Of course, one of the most influential pop singers of his time did not sing about fish. Dylan dedicated the song to one of the National Baseball Hall of Fame members, James Augustus "Catfish" Hunter. The player has established several notable achievements. For example, he managed to win 200 career games by the age of 31. This happened for the first time since 1915. Also, he was good enough to play for 5 World Series teams and become the first high-priced free agent.
WATERS - Mickey Mantle
NY Yankees star is a perfect reference for wasted youth and the harshness of life after career or life as it is meant to be lived. Mantle is a terrific player, and his natural gifts only added to that image and helped him achieve success in his career. Unfortunately, a self-destructive attitude towards his health prevented him from improving his game and from prolonging his life: the athlete died at 63 of liver cancer. Alcohol was the cause of his deteriorating condition and, as a result, his death.
So the indie band used the image of seven times World Series champion to show in this ballad how we and external circumstances can lead to not-so-pleasant results if we don't pay attention to anything from a young age.
Bob Dylan - Hurricane
The story of Rubin "Hurricane" Carter, told by the performer already mentioned today, is one that is hard to believe.

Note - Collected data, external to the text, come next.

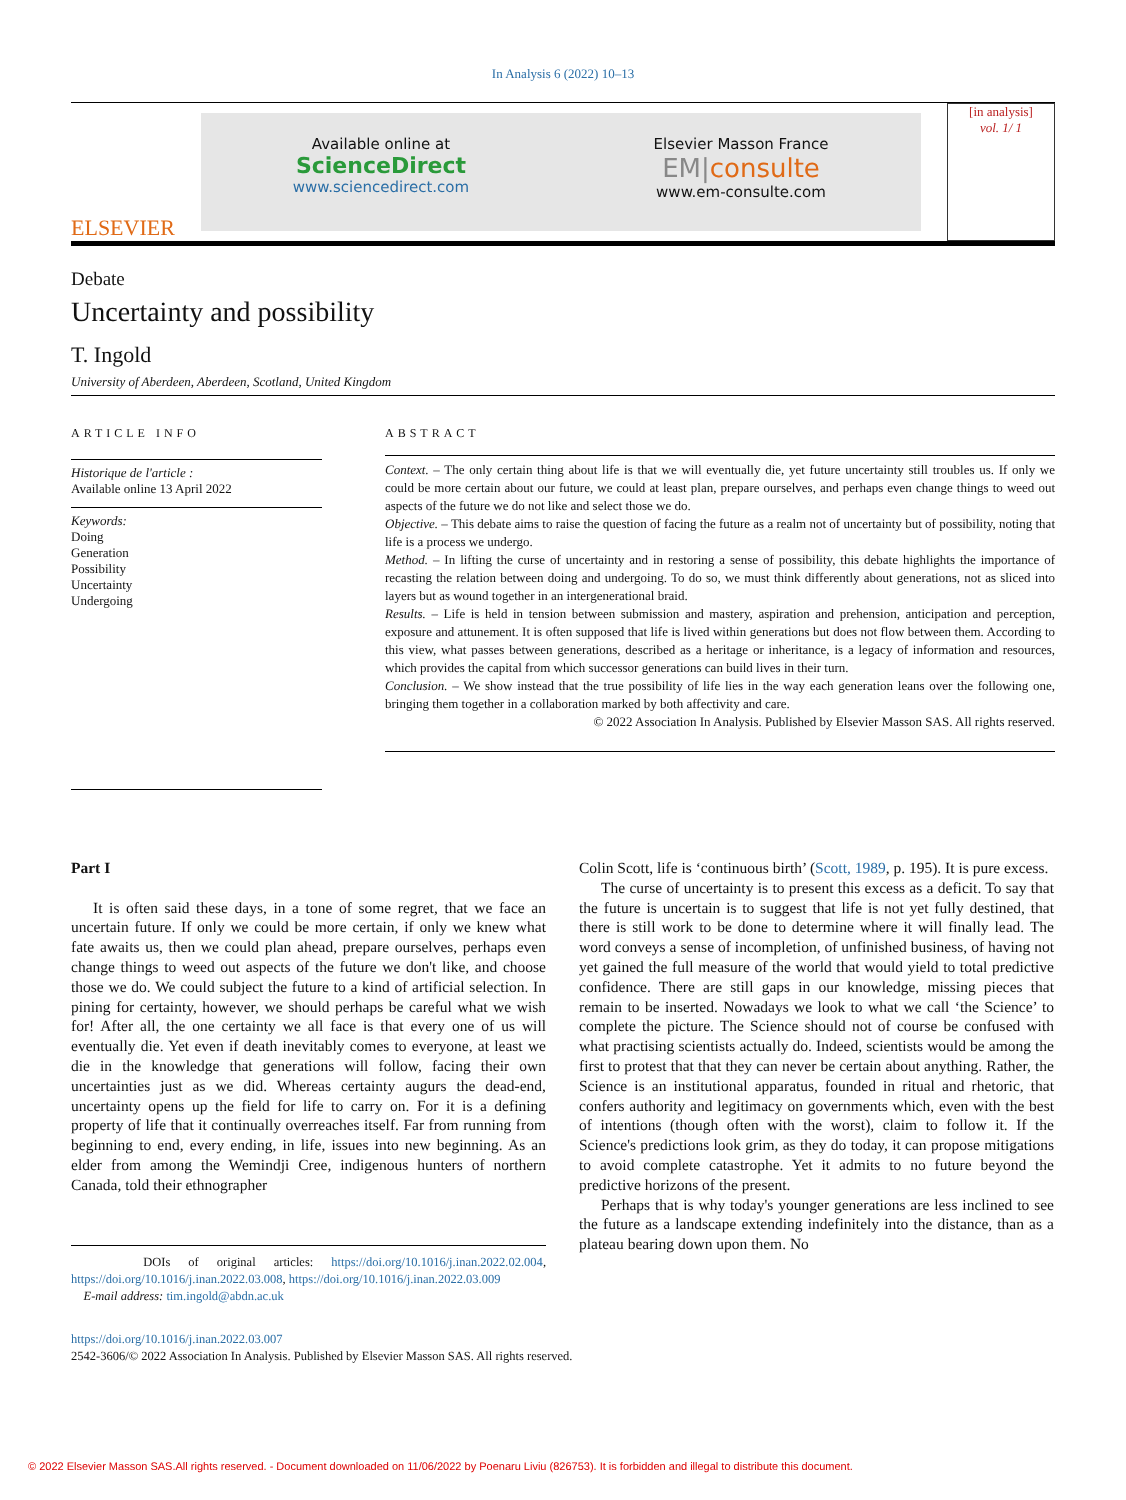In Analysis 6 (2022) 10–13
ELSEVIER
Available online at
ScienceDirect
www.sciencedirect.com
Elsevier Masson France
EM|consulte
www.em-consulte.com
[in analysis]
vol. 1/ 1
Debate
Uncertainty and possibility
T. Ingold
University of Aberdeen, Aberdeen, Scotland, United Kingdom
ARTICLE INFO
Historique de l'article :
Available online 13 April 2022
Keywords:
Doing
Generation
Possibility
Uncertainty
Undergoing
ABSTRACT
Context. – The only certain thing about life is that we will eventually die, yet future uncertainty still troubles us. If only we could be more certain about our future, we could at least plan, prepare ourselves, and perhaps even change things to weed out aspects of the future we do not like and select those we do.
Objective. – This debate aims to raise the question of facing the future as a realm not of uncertainty but of possibility, noting that life is a process we undergo.
Method. – In lifting the curse of uncertainty and in restoring a sense of possibility, this debate highlights the importance of recasting the relation between doing and undergoing. To do so, we must think differently about generations, not as sliced into layers but as wound together in an intergenerational braid.
Results. – Life is held in tension between submission and mastery, aspiration and prehension, anticipation and perception, exposure and attunement. It is often supposed that life is lived within generations but does not flow between them. According to this view, what passes between generations, described as a heritage or inheritance, is a legacy of information and resources, which provides the capital from which successor generations can build lives in their turn.
Conclusion. – We show instead that the true possibility of life lies in the way each generation leans over the following one, bringing them together in a collaboration marked by both affectivity and care.
© 2022 Association In Analysis. Published by Elsevier Masson SAS. All rights reserved.
Part I
It is often said these days, in a tone of some regret, that we face an uncertain future. If only we could be more certain, if only we knew what fate awaits us, then we could plan ahead, prepare ourselves, perhaps even change things to weed out aspects of the future we don't like, and choose those we do. We could subject the future to a kind of artificial selection. In pining for certainty, however, we should perhaps be careful what we wish for! After all, the one certainty we all face is that every one of us will eventually die. Yet even if death inevitably comes to everyone, at least we die in the knowledge that generations will follow, facing their own uncertainties just as we did. Whereas certainty augurs the dead-end, uncertainty opens up the field for life to carry on. For it is a defining property of life that it continually overreaches itself. Far from running from beginning to end, every ending, in life, issues into new beginning. As an elder from among the Wemindji Cree, indigenous hunters of northern Canada, told their ethnographer
DOIs of original articles: https://doi.org/10.1016/j.inan.2022.02.004, https://doi.org/10.1016/j.inan.2022.03.008, https://doi.org/10.1016/j.inan.2022.03.009
E-mail address: tim.ingold@abdn.ac.uk
Colin Scott, life is ‘continuous birth’ (Scott, 1989, p. 195). It is pure excess.
The curse of uncertainty is to present this excess as a deficit. To say that the future is uncertain is to suggest that life is not yet fully destined, that there is still work to be done to determine where it will finally lead. The word conveys a sense of incompletion, of unfinished business, of having not yet gained the full measure of the world that would yield to total predictive confidence. There are still gaps in our knowledge, missing pieces that remain to be inserted. Nowadays we look to what we call ‘the Science’ to complete the picture. The Science should not of course be confused with what practising scientists actually do. Indeed, scientists would be among the first to protest that that they can never be certain about anything. Rather, the Science is an institutional apparatus, founded in ritual and rhetoric, that confers authority and legitimacy on governments which, even with the best of intentions (though often with the worst), claim to follow it. If the Science's predictions look grim, as they do today, it can propose mitigations to avoid complete catastrophe. Yet it admits to no future beyond the predictive horizons of the present.
Perhaps that is why today's younger generations are less inclined to see the future as a landscape extending indefinitely into the distance, than as a plateau bearing down upon them. No
https://doi.org/10.1016/j.inan.2022.03.007
2542-3606/© 2022 Association In Analysis. Published by Elsevier Masson SAS. All rights reserved.
© 2022 Elsevier Masson SAS.All rights reserved. - Document downloaded on 11/06/2022 by Poenaru Liviu (826753). It is forbidden and illegal to distribute this document.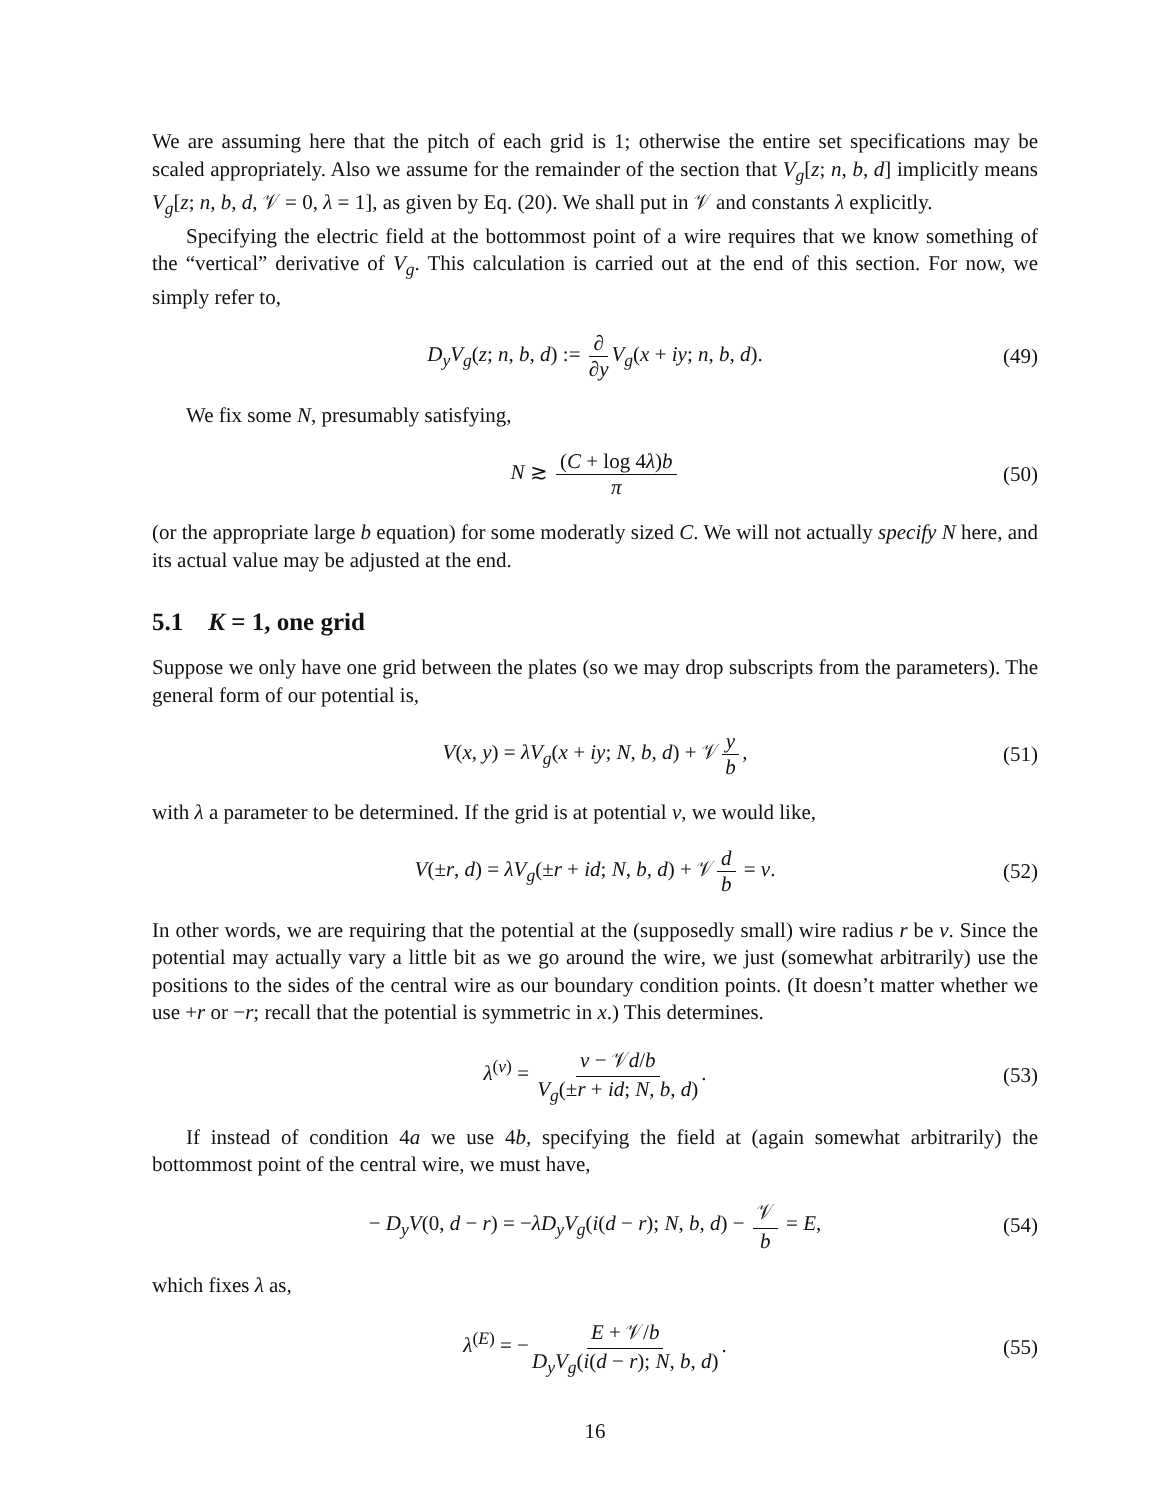We are assuming here that the pitch of each grid is 1; otherwise the entire set specifications may be scaled appropriately. Also we assume for the remainder of the section that V<sub>g</sub>[z; n, b, d] implicitly means V<sub>g</sub>[z; n, b, d, 𝒱 = 0, λ = 1], as given by Eq. (20). We shall put in 𝒱 and constants λ explicitly.
Specifying the electric field at the bottommost point of a wire requires that we know something of the “vertical” derivative of V<sub>g</sub>. This calculation is carried out at the end of this section. For now, we simply refer to,
D<sub>y</sub>V<sub>g</sub>(z; n, b, d) := ∂ ∂y V<sub>g</sub>(x + iy; n, b, d). (49)
We fix some N, presumably satisfying,
N ≳ (C + log 4λ)b π (50)
(or the appropriate large b equation) for some moderatly sized C. We will not actually specify N here, and its actual value may be adjusted at the end.
5.1 K = 1, one grid
Suppose we only have one grid between the plates (so we may drop subscripts from the parameters). The general form of our potential is,
V(x, y) = λV<sub>g</sub>(x + iy; N, b, d) + 𝒱 y b, (51)
with λ a parameter to be determined. If the grid is at potential v, we would like,
V(±r, d) = λV<sub>g</sub>(±r + id; N, b, d) + 𝒱 d b = v. (52)
In other words, we are requiring that the potential at the (supposedly small) wire radius r be v. Since the potential may actually vary a little bit as we go around the wire, we just (somewhat arbitrarily) use the positions to the sides of the central wire as our boundary condition points. (It doesn’t matter whether we use +r or −r; recall that the potential is symmetric in x.) This determines.
λ<sup>(v)</sup> = v − 𝒱d/b V<sub>g</sub>(±r + id; N, b, d). (53)
If instead of condition 4a we use 4b, specifying the field at (again somewhat arbitrarily) the bottommost point of the central wire, we must have,
− D<sub>y</sub>V(0, d − r) = −λD<sub>y</sub>V<sub>g</sub>(i(d − r); N, b, d) − 𝒱 b = E, (54)
which fixes λ as,
λ<sup>(E)</sup> = − E + 𝒱/b D<sub>y</sub>V<sub>g</sub>(i(d − r); N, b, d). (55)
16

However, these eight and a half minutes of folk-rock from the legend do not retell the film's plot at all but remind us of the man's real-life fate. A dark-skinned boxer was unjustly convicted of triple murder and spent twenty years in prison.
The musician was enraged by the situation and sympathized with the athlete after reading his book and visiting the athlete in prison. Dylan ended up recording the ballad and even holding a fundraiser show at Madison Square Garden to cover the court costs.
Dylan had to prepare several different versions of "Hurricane" because the label was afraid of backlash and lawsuits because of the musician's directness and toughness.